15/06/04 13:36:59 WARN SparkConf: Setting 'spark.driver.extraClassPath' to ':/home/hadoop/hadoop-install/lib/gcs-connector-1.4.0-hadoop1.jar' as a work-around.
15/06/04 13:36:59 INFO Slf4jLogger: Slf4jLogger started
15/06/04 13:37:00 INFO Server: jetty-8.y.z-SNAPSHOT
15/06/04 13:37:00 INFO AbstractConnector: Started [email protected]:52439
15/06/04 13:37:00 INFO Server: jetty-8.y.z-SNAPSHOT
15/06/04 13:37:00 INFO AbstractConnector: Started [email protected]:4040
15/06/04 13:37:54 INFO GoogleHadoopFileSystemBase: GHFS version: 1.4.0-hadoop1
15/06/04 13:37:55 WARN LoadSnappy: Snappy native library is available
15/06/04 13:37:55 WARN NativeCodeLoader: Unable to load native-hadoop library for your platform... using builtin-java classes where applicable
15/06/04 13:37:55 WARN LoadSnappy: Snappy native library not loaded
15/06/04 13:37:55 INFO FileInputFormat: Total input paths to process : 68
[Stage 0:=======================================================> (27 + 10) / 68]

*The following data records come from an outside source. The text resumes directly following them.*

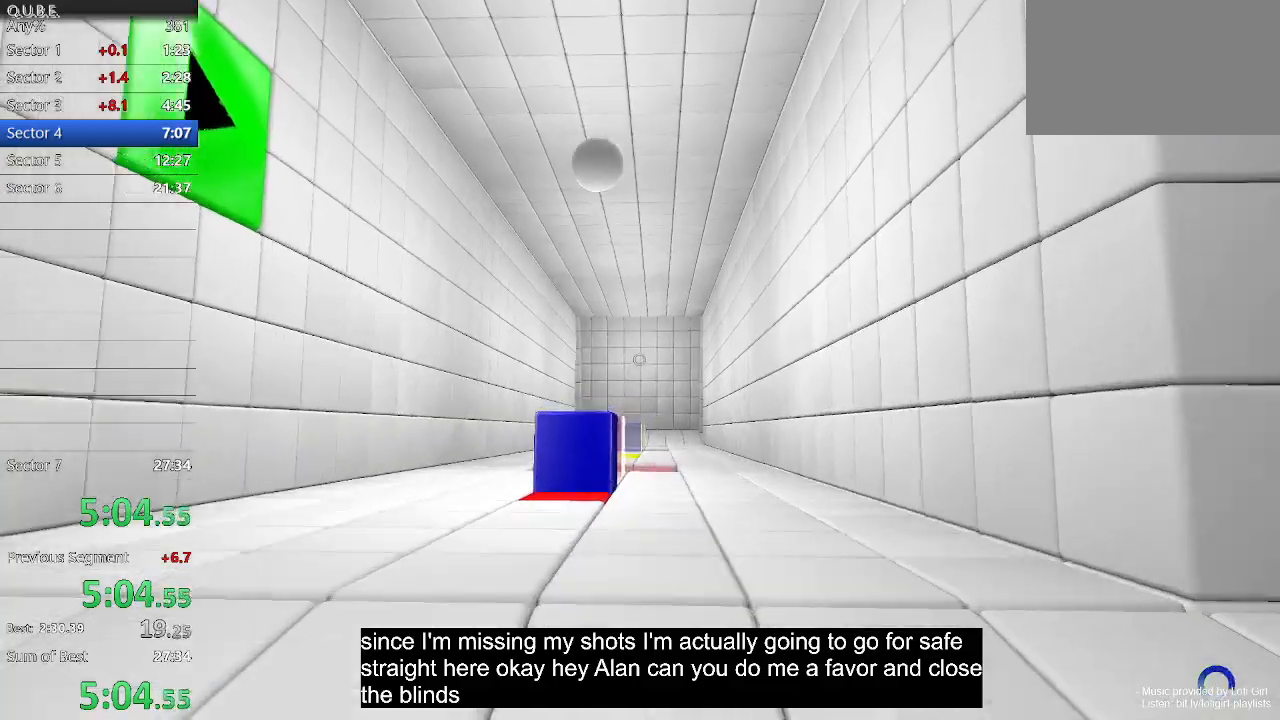
{"keys": ["d", "w"], "mouse": [], "events": []}
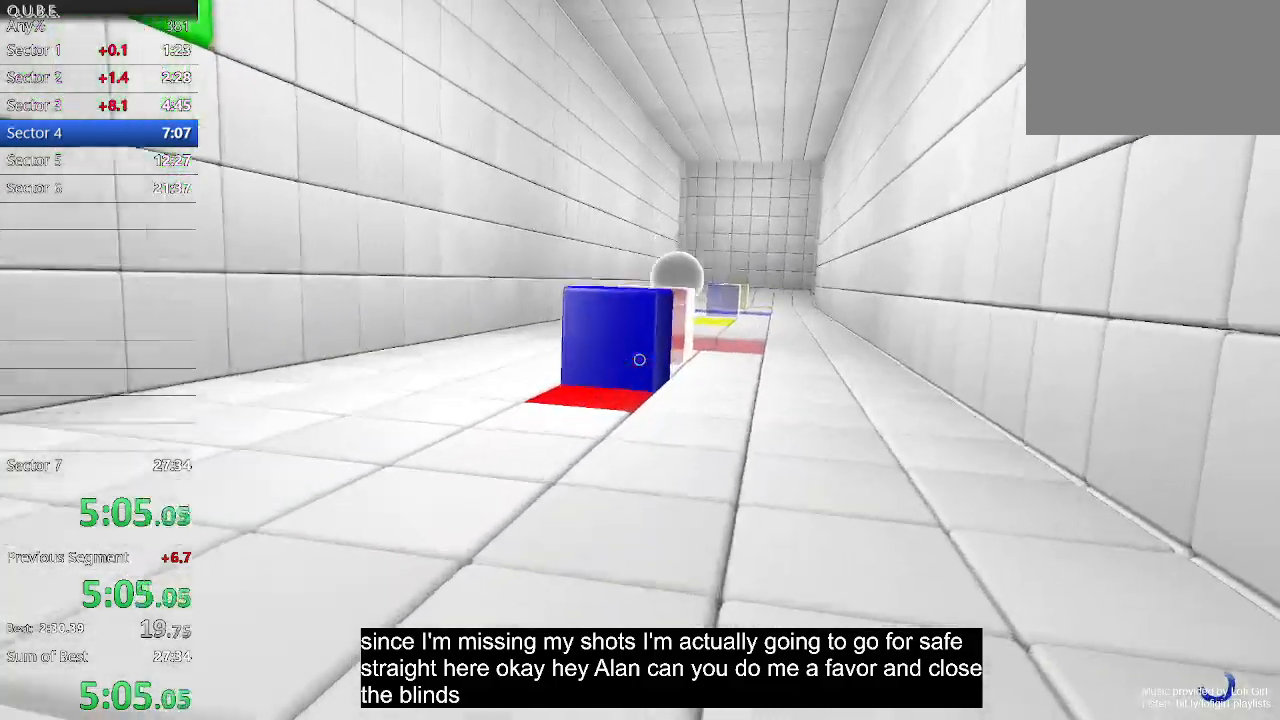
{"keys": ["d"], "mouse": [], "events": [[200, "mouse_right", "down"], [400, "mouse_right", "up"], [400, "w", "up"]]}
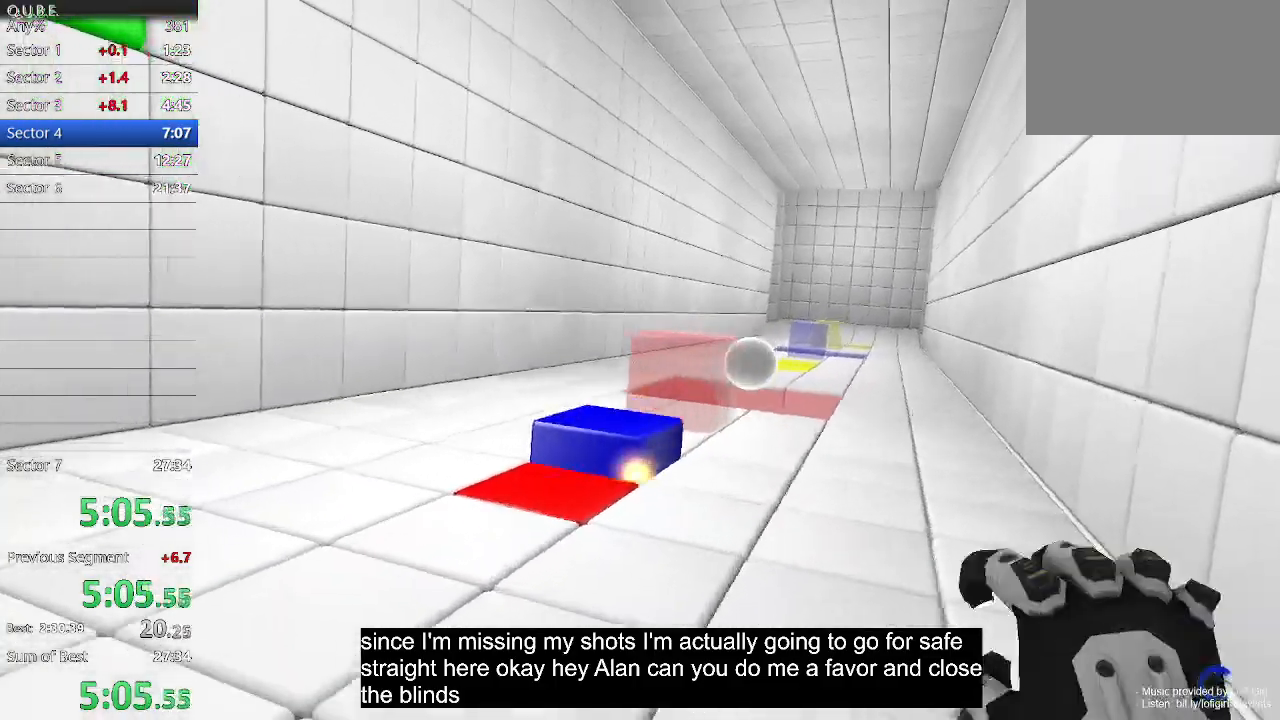
{"keys": [], "mouse": [], "events": [[433, "d", "up"]]}
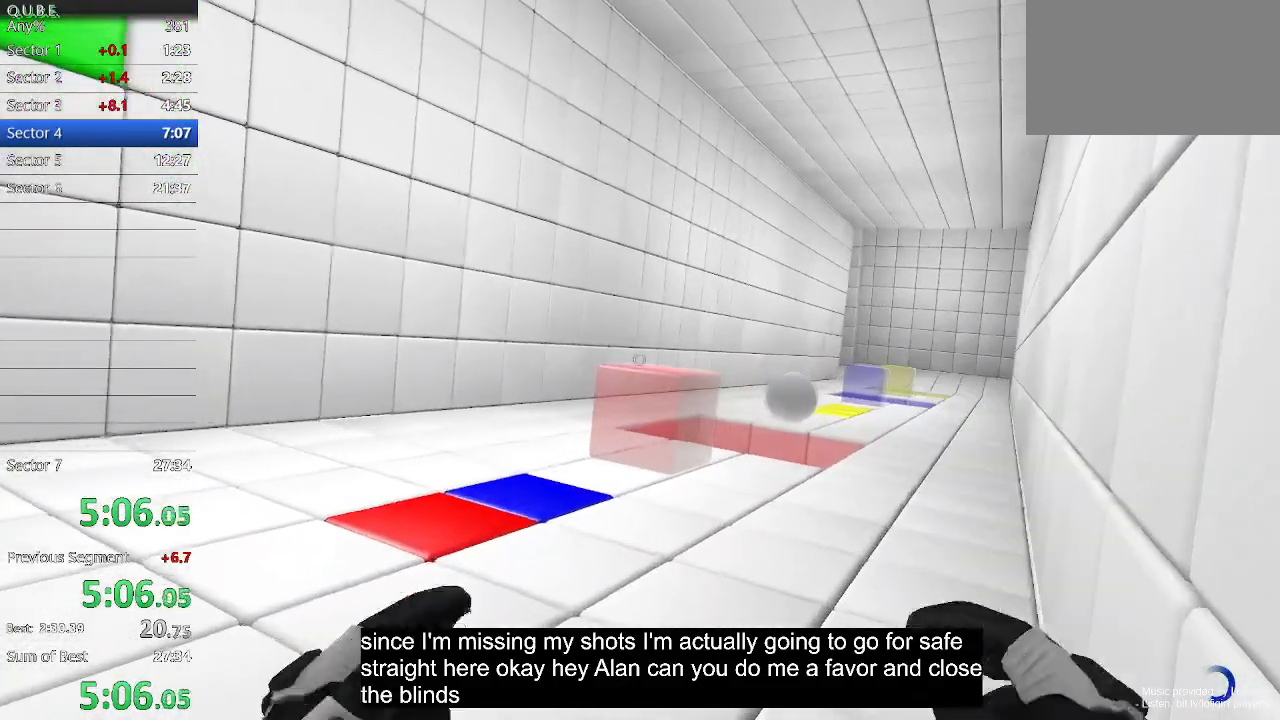
{"keys": [], "mouse": [], "events": [[333, "a", "down"], [433, "a", "up"]]}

Then after a CTRL-C to get the R prompt back, I try to run the collect method again, here is the result :
[Stage 1:==========================================================> (28 + 9) / 68]15/06/04 13:42:08 ERROR ActorSystemImpl: Uncaught fatal error from thread [sparkDriver-akka.remote.default-remote-dispatcher-5] shutting down ActorSystem [sparkDriver]

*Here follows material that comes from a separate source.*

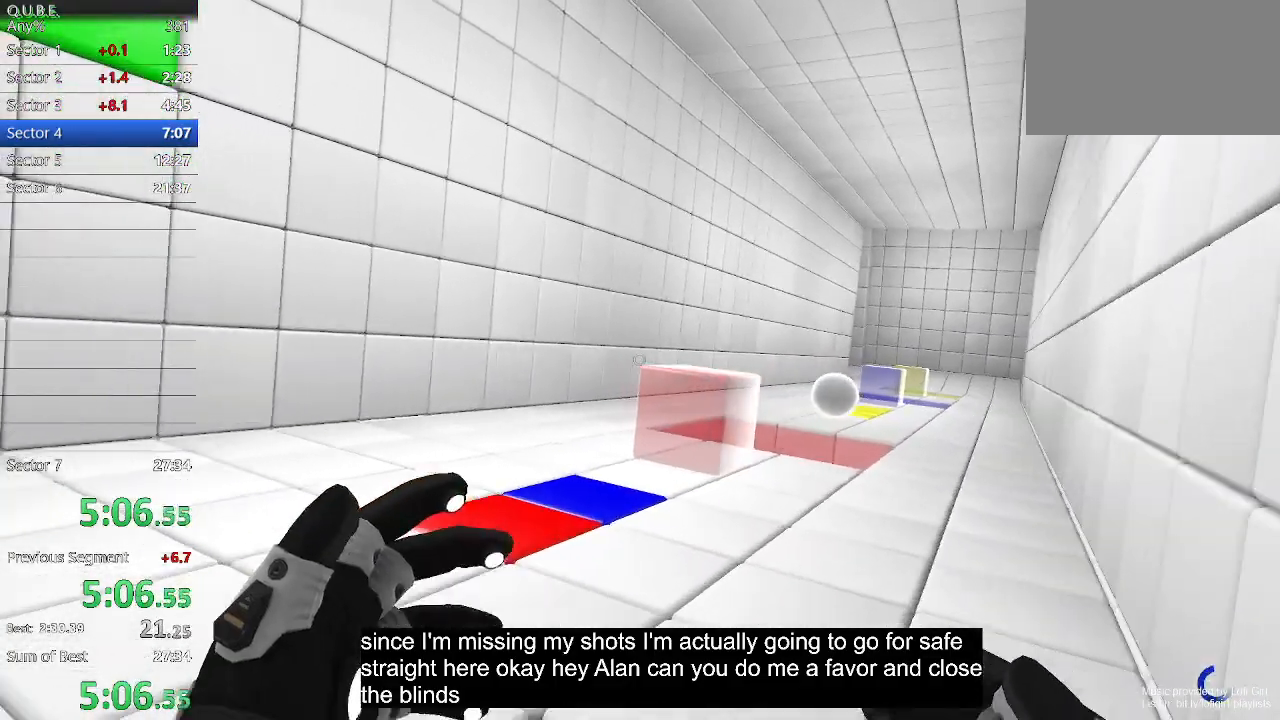
{"keys": [], "mouse": [], "events": [[133, "d", "down"], [267, "d", "up"], [267, "w", "down"], [433, "w", "up"]]}
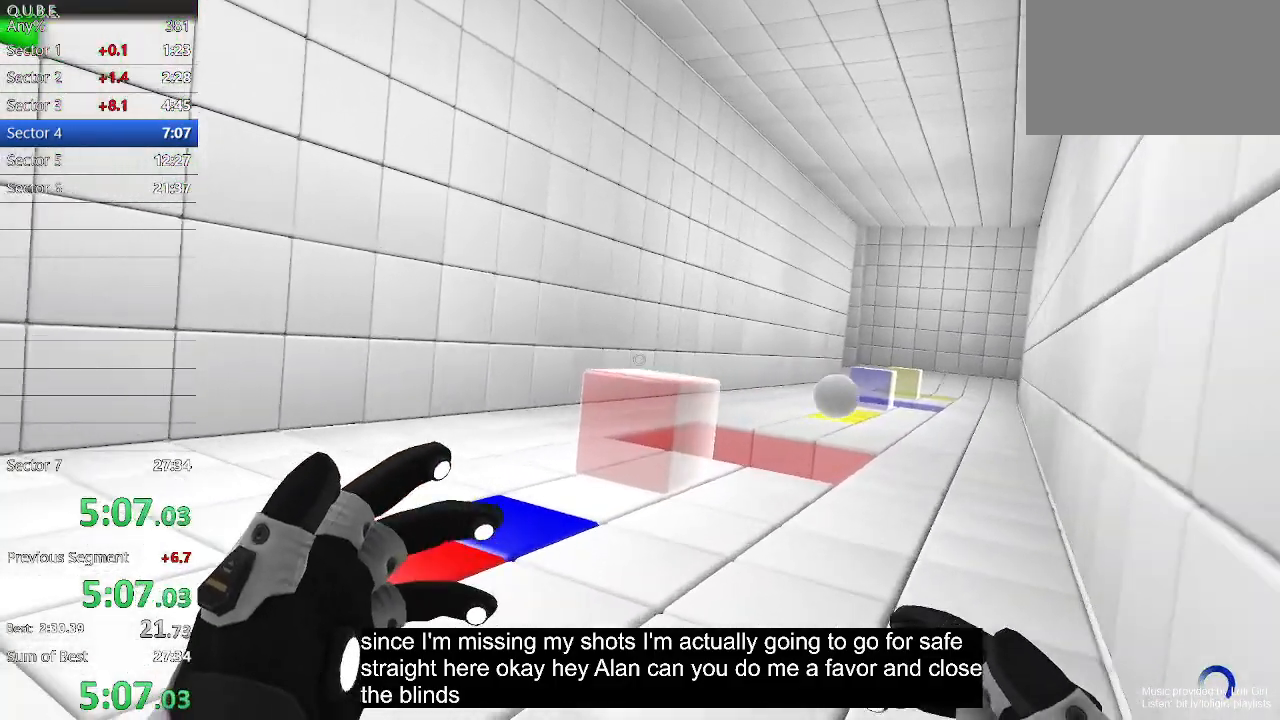
{"keys": ["a"], "mouse": [], "events": [[133, "s", "down"], [333, "a", "down"], [433, "s", "up"]]}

java.lang.OutOfMemoryError: Java heap space
at org.spark_project.protobuf.ByteString.toByteArray(ByteString.java:515)
at akka.remote.serialization.MessageContainerSerializer.fromBinary(MessageContainerSerializer.scala:64)
at akka.serialization.Serialization$$anonfun$deserialize$1.apply(Serialization.scala:104)
at scala.util.Try$.apply(Try.scala:161)
at akka.serialization.Serialization.deserialize(Serialization.scala:98)
at akka.remote.MessageSerializer$.deserialize(MessageSerializer.scala:23)
at akka.remote.DefaultMessageDispatcher.payload$lzycompute$1(Endpoint.scala:58)
at akka.remote.DefaultMessageDispatcher.payload$1(Endpoint.scala:58)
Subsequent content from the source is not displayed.